Your objective: How many lines in the listing below contain the string "brown"? Say only the number.

Data segment:
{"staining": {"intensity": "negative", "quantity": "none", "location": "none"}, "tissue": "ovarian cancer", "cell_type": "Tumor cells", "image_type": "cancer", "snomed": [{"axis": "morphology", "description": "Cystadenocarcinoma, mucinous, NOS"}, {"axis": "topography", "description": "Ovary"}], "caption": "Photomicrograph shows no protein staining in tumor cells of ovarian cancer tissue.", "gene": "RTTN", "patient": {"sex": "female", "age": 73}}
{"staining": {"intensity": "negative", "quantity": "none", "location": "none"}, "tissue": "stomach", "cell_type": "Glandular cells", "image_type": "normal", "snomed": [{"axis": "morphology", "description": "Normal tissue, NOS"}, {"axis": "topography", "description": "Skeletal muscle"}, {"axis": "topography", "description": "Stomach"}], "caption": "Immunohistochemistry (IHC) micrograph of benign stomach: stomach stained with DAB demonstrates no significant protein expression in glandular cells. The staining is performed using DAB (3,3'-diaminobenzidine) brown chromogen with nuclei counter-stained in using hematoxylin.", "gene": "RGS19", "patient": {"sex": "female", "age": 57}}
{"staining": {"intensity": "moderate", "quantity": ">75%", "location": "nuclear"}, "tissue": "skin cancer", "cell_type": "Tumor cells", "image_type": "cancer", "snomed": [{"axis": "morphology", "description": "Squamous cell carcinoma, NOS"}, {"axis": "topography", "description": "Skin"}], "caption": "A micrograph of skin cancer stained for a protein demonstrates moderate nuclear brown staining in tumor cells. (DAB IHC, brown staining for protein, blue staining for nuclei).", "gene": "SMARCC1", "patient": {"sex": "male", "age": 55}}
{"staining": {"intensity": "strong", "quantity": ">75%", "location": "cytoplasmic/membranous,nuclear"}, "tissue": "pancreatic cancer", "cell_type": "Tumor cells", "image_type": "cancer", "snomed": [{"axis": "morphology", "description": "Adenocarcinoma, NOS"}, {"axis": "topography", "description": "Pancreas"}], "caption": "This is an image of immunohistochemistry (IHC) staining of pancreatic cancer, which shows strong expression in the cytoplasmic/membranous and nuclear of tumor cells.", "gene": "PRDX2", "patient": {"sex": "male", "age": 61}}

Task solution: 2